The U.S. Senate’s unanimous approval and designation of a week in June as “National Pollinator Week” in 2006 marked a necessary step toward addressing the urgent issue of declining pollinator populations. Pollinator Week has now grown into an international celebration of the valuable ecosystem services provided by bees, birds, butterflies, bats, and beetles. Pollinator Week was initiated and is managed by Pollinator Partnership.

Here are a few of the GCA’s recent recipients of the Pollinator Fellowship:

Kristen M. Lear is a PhD candidate in integrative conservation at the University of Georgia Warnell School of Forestry and Natural Resources. Her project, “Assessing and Developing Critical Foraging Habitat for an Endangered Pollinating Bat,” focuses on conservation of the Mexican long-nosed bat (Leptonycteris nivalis), a key pollinator in US and Mexican ecosystems. Lear will use an interdisciplinary approach that combines the natural and social sciences to investigate the bats’ foraging ecology and understand how to develop and implement programs that restore critical foraging habitat in northeastern Mexico. Her research will directly inform on-the-ground conservation efforts for the species.

Pamela Blackmore is a masters student in landscape architecture at Kansas State University. Her project, “Butterflies, Tallgrass Prairie, and Green Roofs,” evaluates the butterfly communities of two urban green roofs planted with native prairie vegetation compared to nearby urban native prairie and protected tallgrass prairie sites. Since urbanization is a driver of habitat loss, it is essential to understand how habitat for pollinator communities in cities can be improved. One potential solution is to use green roofs and other green infrastructure to make cities more hospitable to pollinators.
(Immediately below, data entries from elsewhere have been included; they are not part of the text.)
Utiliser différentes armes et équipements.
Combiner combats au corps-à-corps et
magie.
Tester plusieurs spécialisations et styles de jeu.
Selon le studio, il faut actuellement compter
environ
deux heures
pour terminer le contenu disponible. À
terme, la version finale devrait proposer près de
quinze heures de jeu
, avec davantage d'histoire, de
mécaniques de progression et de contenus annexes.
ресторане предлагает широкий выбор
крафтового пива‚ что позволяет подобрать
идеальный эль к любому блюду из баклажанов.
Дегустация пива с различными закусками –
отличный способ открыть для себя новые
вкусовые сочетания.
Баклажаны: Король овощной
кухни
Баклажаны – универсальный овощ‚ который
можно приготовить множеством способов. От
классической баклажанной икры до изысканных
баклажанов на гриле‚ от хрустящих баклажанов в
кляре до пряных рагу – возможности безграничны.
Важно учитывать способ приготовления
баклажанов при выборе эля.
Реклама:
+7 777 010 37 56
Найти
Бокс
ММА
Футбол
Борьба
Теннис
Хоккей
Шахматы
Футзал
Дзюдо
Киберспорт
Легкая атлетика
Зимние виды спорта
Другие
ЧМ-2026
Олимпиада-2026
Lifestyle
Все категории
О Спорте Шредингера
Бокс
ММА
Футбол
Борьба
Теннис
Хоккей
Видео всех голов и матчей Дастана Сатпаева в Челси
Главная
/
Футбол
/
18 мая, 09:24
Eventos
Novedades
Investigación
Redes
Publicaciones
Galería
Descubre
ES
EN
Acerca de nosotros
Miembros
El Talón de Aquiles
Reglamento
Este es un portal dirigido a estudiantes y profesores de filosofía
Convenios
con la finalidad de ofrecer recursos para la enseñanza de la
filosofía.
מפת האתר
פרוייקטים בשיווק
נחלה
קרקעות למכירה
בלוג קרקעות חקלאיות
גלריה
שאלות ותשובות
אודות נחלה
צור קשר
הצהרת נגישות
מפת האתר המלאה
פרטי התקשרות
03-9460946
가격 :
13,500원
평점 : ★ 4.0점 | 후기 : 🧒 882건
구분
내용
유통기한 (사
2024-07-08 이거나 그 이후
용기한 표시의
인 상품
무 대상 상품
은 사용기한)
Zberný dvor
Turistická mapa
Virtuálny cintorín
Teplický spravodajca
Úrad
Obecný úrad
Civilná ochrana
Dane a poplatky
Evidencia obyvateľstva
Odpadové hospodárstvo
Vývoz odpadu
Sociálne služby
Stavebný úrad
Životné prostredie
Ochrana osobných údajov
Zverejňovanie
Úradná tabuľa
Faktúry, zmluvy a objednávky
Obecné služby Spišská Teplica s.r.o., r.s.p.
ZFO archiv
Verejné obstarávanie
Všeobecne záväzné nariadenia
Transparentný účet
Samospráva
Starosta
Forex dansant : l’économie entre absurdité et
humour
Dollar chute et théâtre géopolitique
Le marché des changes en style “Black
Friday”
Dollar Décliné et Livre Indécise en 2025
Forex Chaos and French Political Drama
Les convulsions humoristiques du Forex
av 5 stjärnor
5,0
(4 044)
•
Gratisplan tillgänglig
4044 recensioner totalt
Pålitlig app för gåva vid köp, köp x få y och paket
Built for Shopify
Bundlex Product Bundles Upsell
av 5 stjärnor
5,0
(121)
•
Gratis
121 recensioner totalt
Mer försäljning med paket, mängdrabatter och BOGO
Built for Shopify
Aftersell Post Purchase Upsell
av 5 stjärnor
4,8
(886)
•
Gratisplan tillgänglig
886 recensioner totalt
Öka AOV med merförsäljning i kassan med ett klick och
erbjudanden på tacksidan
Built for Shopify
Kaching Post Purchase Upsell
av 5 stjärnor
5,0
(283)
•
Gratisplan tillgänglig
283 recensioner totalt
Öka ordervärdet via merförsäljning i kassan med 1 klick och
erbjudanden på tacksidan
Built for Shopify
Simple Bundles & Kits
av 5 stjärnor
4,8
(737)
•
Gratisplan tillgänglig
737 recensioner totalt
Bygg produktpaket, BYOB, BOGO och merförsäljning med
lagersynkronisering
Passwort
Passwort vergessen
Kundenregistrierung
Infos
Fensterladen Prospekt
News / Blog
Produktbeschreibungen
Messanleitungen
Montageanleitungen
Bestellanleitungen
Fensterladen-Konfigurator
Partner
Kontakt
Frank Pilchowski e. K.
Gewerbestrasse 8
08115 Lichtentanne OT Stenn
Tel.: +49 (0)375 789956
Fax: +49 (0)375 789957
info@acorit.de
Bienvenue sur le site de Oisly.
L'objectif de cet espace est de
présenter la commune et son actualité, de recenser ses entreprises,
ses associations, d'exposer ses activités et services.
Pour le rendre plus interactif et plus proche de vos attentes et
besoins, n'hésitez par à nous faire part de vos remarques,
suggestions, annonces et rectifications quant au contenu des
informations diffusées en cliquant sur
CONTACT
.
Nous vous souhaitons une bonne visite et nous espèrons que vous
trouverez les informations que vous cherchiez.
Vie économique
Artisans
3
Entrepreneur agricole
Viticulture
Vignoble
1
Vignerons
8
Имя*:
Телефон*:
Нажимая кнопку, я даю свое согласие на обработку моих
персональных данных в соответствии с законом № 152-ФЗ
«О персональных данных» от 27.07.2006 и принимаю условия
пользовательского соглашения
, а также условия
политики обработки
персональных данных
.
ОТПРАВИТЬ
Kristen Birdshire is an environmental sciences masters student at the University of Colorado Denver. Her research, titled “Influences on Wild Bee Richness and Abundance Along an Urban-Rural Gradient,” focuses on native and exotic bees in a dry montane climate. Her study seeks not only to determine these population metrics along the slope, but also to determine each bee species’ physiological and ecological characteristics in terms of its ability to promote or undermine survival in the urban landscape. Ultimately Birdshire’s research will identify ways to enhance bee populations and pollination in Denver’s city center.